Dana Shuqom – AMIDEAST’s Country Director
Dana Shuqom has been AMIDEAST’s Country Director since 2012. She has successfully stimulated growth in clients, beneficiaries, and revenue. Shuqom previously worked as the executive director of the Business and Professional Women’s Association in Amman, during which she increased membership by 180 percent, and has an extensive background in communications, consultancy, and marketing.
What does it mean to be a female entrepreneur?
To be an entrepreneur is to see an opportunity and to seize it. Many confuse the title of business owner with entrepreneur. I believe that you can be an entrepreneur even if you are an employee in a company and see an opportunity and are creative and resourceful enough to create ways to turn it into a profitable or useful service or product. By being a female entrepreneur, I have additional motivation to motivate and support other females through my work.
What was the most valuable lesson you learned throughout your journey?
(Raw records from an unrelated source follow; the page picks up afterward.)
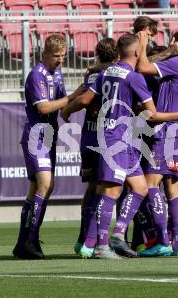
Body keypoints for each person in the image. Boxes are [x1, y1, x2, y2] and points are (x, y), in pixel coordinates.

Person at [61, 34, 178, 259]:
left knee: (140, 187)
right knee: (111, 191)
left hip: (123, 139)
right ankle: (102, 246)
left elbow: (84, 100)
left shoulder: (106, 72)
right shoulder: (133, 78)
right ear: (135, 52)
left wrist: (65, 111)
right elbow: (152, 115)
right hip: (117, 140)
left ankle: (118, 234)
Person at [13, 34, 83, 259]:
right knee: (45, 184)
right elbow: (43, 108)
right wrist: (72, 97)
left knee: (39, 189)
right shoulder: (36, 75)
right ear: (44, 54)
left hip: (49, 135)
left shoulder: (57, 73)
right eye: (56, 56)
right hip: (36, 136)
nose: (60, 60)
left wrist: (70, 110)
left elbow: (62, 104)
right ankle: (31, 239)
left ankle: (23, 242)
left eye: (63, 56)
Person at [137, 30, 178, 257]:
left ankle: (162, 240)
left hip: (167, 131)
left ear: (177, 43)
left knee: (150, 184)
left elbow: (142, 67)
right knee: (172, 187)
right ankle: (177, 245)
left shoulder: (177, 63)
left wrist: (143, 45)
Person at [61, 38, 118, 254]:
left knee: (91, 189)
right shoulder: (117, 74)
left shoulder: (91, 74)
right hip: (108, 137)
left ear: (97, 54)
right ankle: (94, 242)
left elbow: (83, 97)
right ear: (117, 56)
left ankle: (82, 239)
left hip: (88, 136)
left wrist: (67, 109)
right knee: (107, 189)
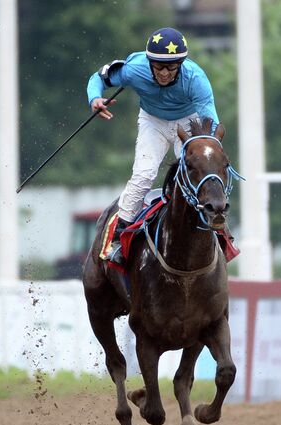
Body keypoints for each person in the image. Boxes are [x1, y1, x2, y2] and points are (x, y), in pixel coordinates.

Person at [87, 27, 220, 265]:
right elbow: (99, 78)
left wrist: (208, 151)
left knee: (198, 175)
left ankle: (218, 233)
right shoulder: (134, 68)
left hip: (187, 122)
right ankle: (119, 237)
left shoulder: (196, 79)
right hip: (152, 121)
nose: (165, 73)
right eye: (159, 67)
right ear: (149, 62)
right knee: (144, 175)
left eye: (171, 67)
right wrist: (95, 98)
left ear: (181, 64)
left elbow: (209, 123)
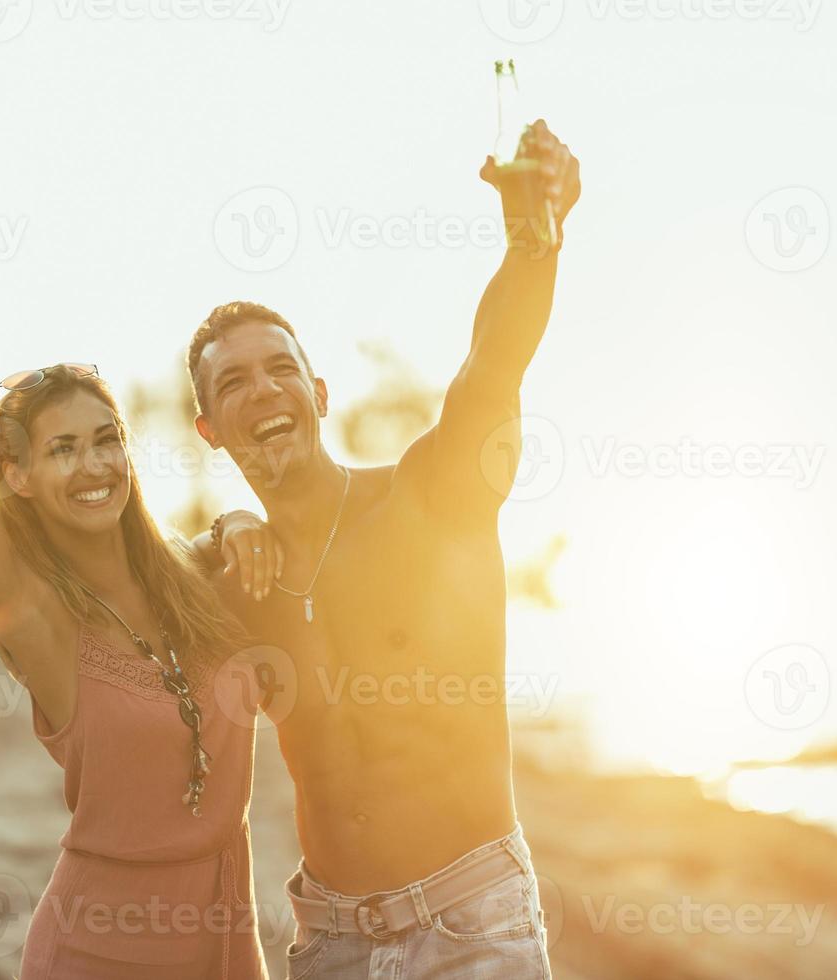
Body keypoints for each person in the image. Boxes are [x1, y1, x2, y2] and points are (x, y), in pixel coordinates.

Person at [0, 192, 283, 979]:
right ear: (19, 476)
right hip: (98, 950)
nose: (95, 465)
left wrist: (240, 518)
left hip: (224, 933)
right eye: (63, 449)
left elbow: (234, 548)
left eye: (107, 442)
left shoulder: (193, 579)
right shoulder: (37, 618)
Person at [186, 120, 580, 978]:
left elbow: (494, 364)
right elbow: (105, 577)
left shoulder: (429, 500)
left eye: (281, 369)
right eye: (235, 382)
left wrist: (533, 241)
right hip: (329, 940)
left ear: (319, 392)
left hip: (473, 920)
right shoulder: (232, 581)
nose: (264, 390)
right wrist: (225, 527)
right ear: (211, 430)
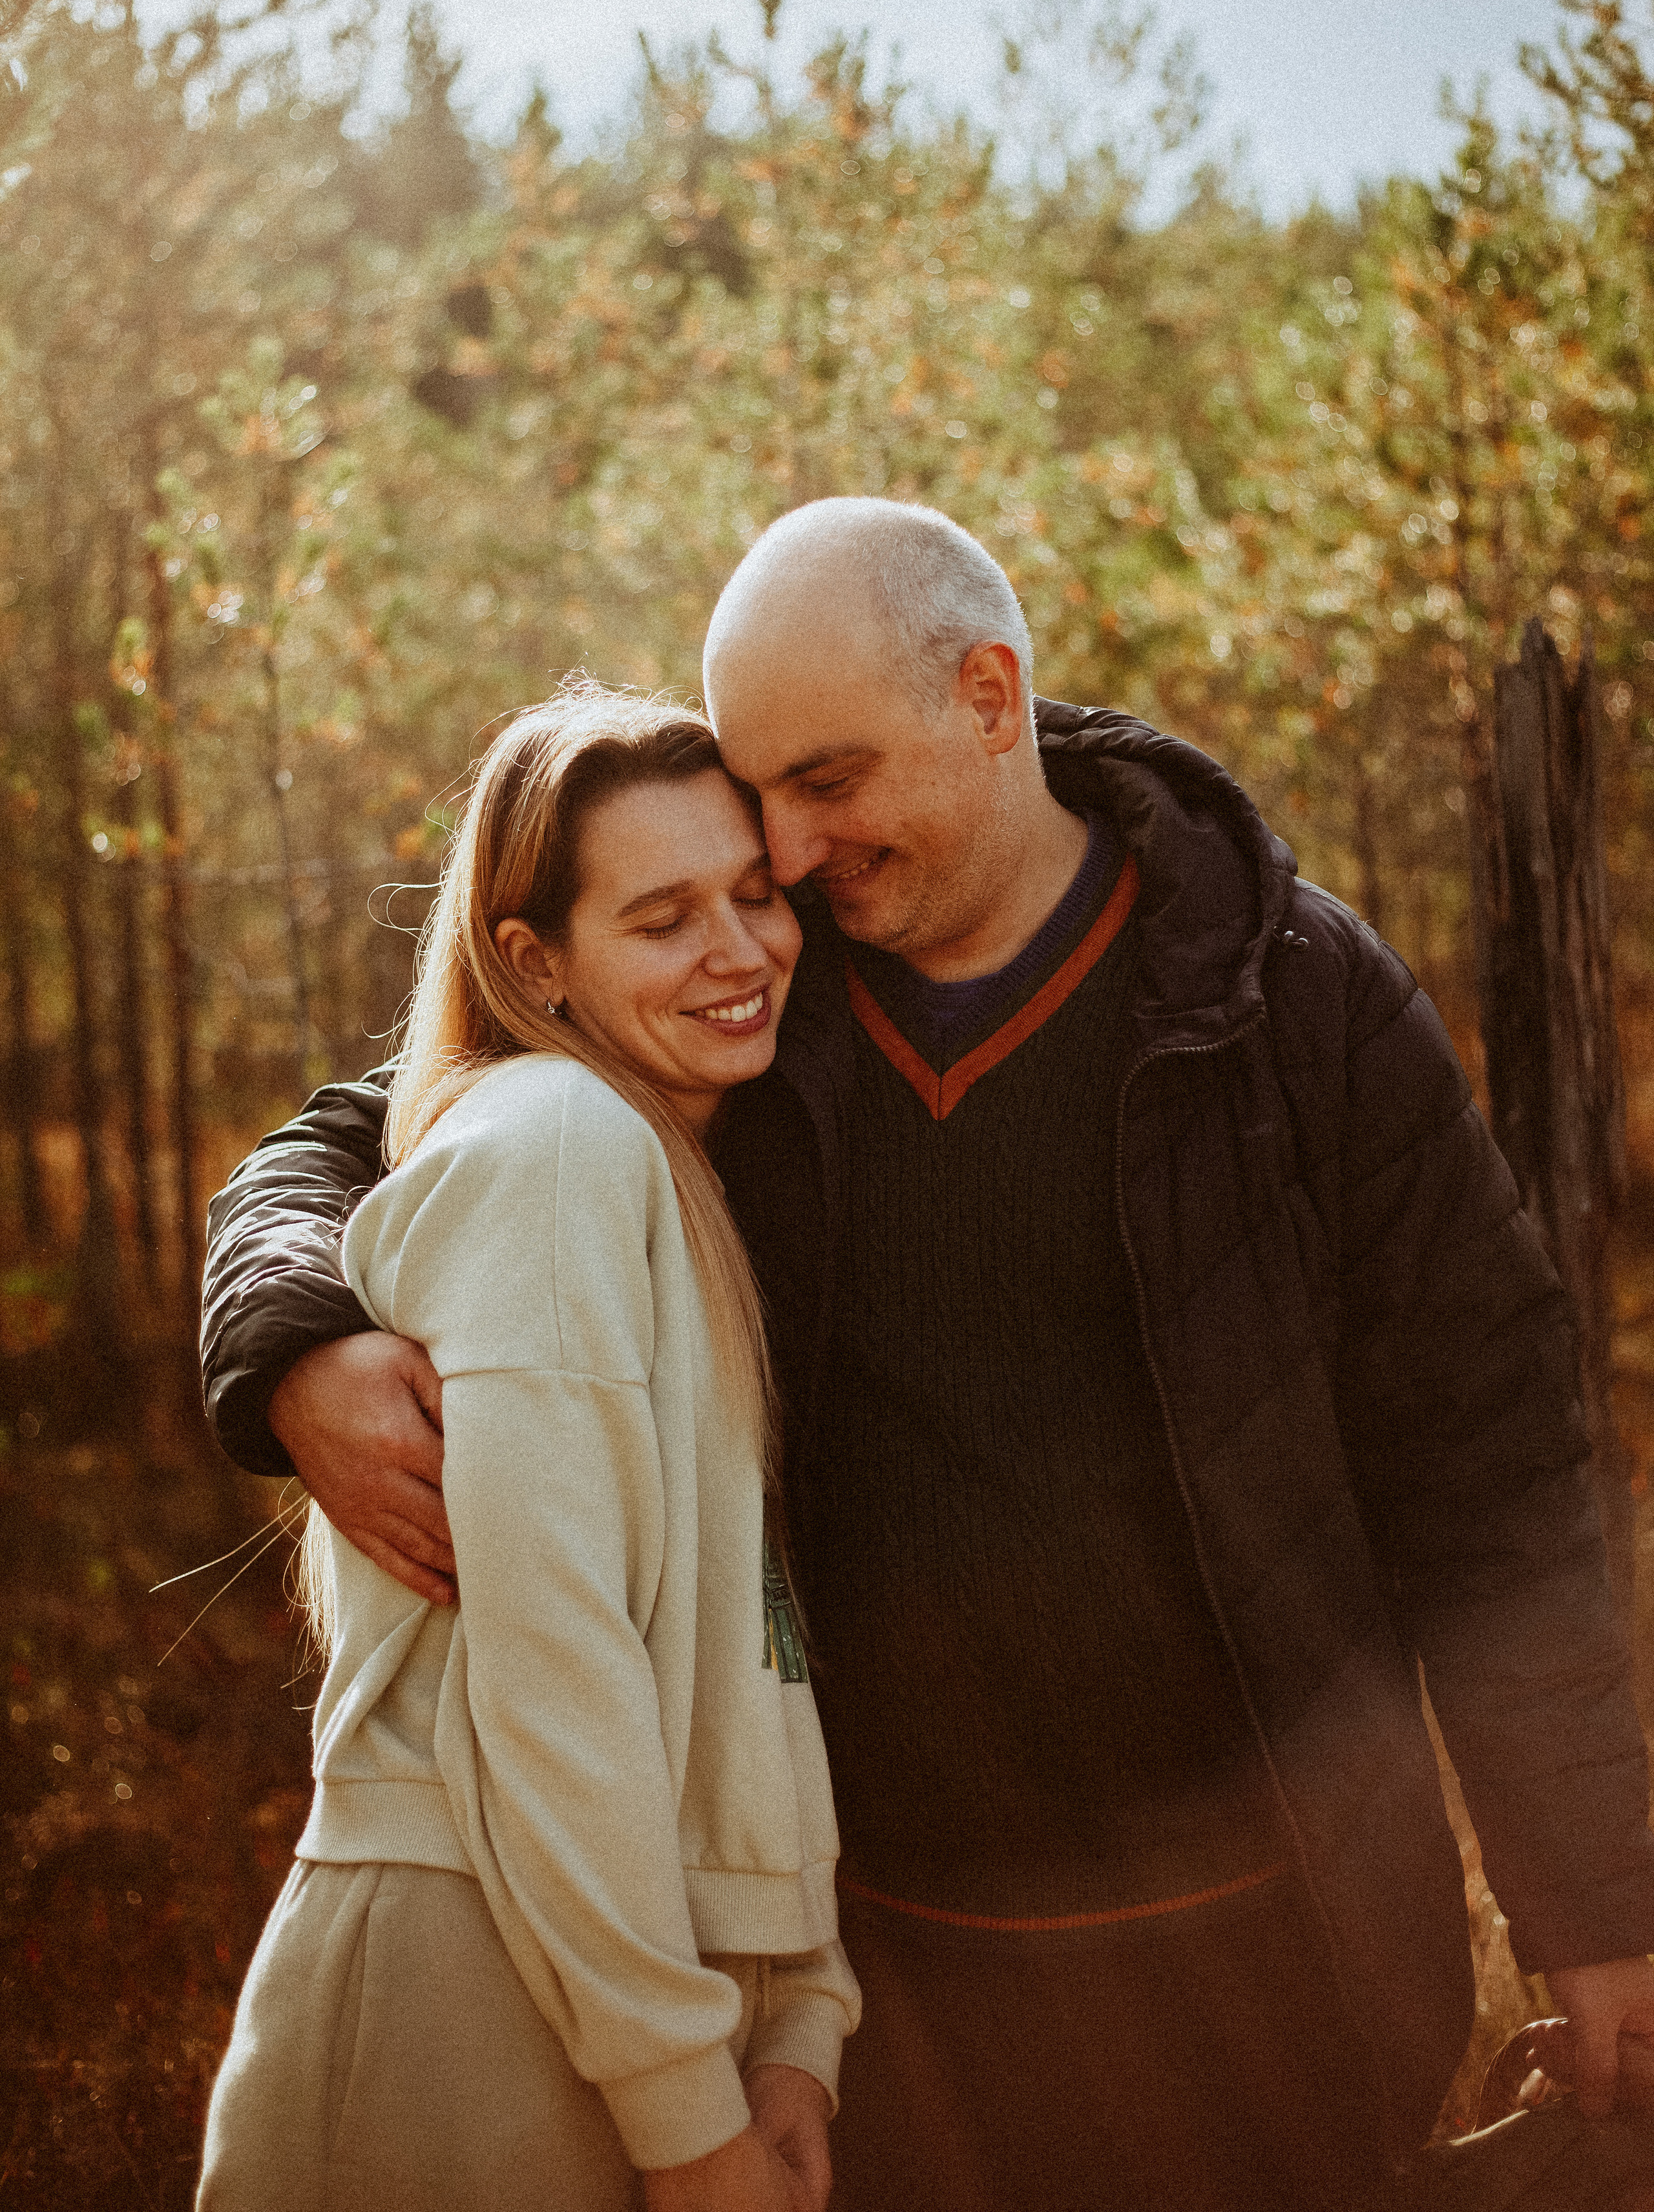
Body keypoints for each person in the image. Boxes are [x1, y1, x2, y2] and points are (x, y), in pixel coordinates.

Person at [201, 500, 1654, 2211]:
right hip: (887, 1984)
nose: (790, 860)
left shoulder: (1284, 996)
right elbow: (387, 1119)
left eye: (828, 784)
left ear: (989, 695)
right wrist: (288, 1338)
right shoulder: (753, 1000)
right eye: (761, 805)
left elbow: (1489, 1471)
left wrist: (1601, 1908)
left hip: (1276, 1955)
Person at [196, 687, 859, 2212]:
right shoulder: (555, 1142)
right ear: (529, 960)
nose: (738, 952)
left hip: (616, 1981)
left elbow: (741, 1649)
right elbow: (556, 1680)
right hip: (463, 1996)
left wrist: (797, 2019)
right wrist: (688, 2115)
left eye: (755, 896)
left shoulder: (673, 1164)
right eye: (662, 917)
Achievements are built incrementally. Often people want to achieve success and wealth quickly and forget that it is important to go through the initial phases in order to acquire the necessary knowledge to succeed when the right opportunity presents itself. I learned that employees are willing to give their hearts and souls to make a project succeed if they believe in the project, the organization, and its leadership.
Why did you choose this business in particular?
I have tried working for private business, for semi-governmental organizations, as a business owner and for NGOs. The last two are where I found myself. As a business owner, each challenge overcome is a success. The need to survive in the competitive market provides daily motivation. The rush one gets when landing a new deal, and the pride success generates are unparalleled.
The mission of NGOs provides daily inspiration and motivation to give and to grow, in order to serve more people. Our work at AMIDEAST creates opportunities through education and training.
Do you think you have managed to leave a mark?
I hope that I have managed to leave a mark in the lives of my employees by providing guidance and support and continuous learning opportunities, and in the lives of the beneficiaries of projects I managed by giving them skills that will enable them to improve their lives.
What are some of the main challenges you face as a female entrepreneur?
As a female in the workforce in general, and not just as an entrepreneur, working while having young kids is always challenging. The absence of daycare facilities that can offer a safe and nurturing environment for kids at an affordable price means women have to rely on housekeepers to take care of their children while they are at work. Not all women have a mother or a mother-in-law who is able or willing to take care of the children in the afternoon or when the kids are very young, and most cannot afford housekeepers. This was my biggest challenge, and continues to be the challenge faced by every female I know, often forcing many to choose between motherhood and being economically active.
The second challenge that is relevant particularly to females, is the inability of women to build networks outside work hours because of social issues. Men meet with clients or potential work partners over argeeleh in the evenings, and many deals are sealed in cafes. For cultural reasons, and for reasons related to household responsibilities, women are not able to build such informal networks with male business associates.
There were only a few occasions where I felt that being a woman was a disadvantage. In general, hard work and commitment to deliver high value products of excellent quality is sufficient to earn respect from stakeholders.
What advice would you give other female entrepreneurs?
I would say, do not be afraid to pursue your dreams, but do not jump into debt or large investments without due diligence. Take the necessary time to learn about the industry, study the market, and find out who the competition is and what it does. Entrepreneurship requires a great deal of investment in money, time and effort. Invest these wisely.
Who inspires you?
People who are creative, those who seem fearless, and those who project wisdom and inner peace.
What are your future plans?
I started a campaign to push for more women to serve on corporate, educational and governmental boards of directors. My goal is to have at least one third of every board be comprised of women. I started another effort years ago to help women acquire their inheritance rights, and hope to see more justice given to women in our area regarding this issue. I am also working on a book and hope to see it published in a few years.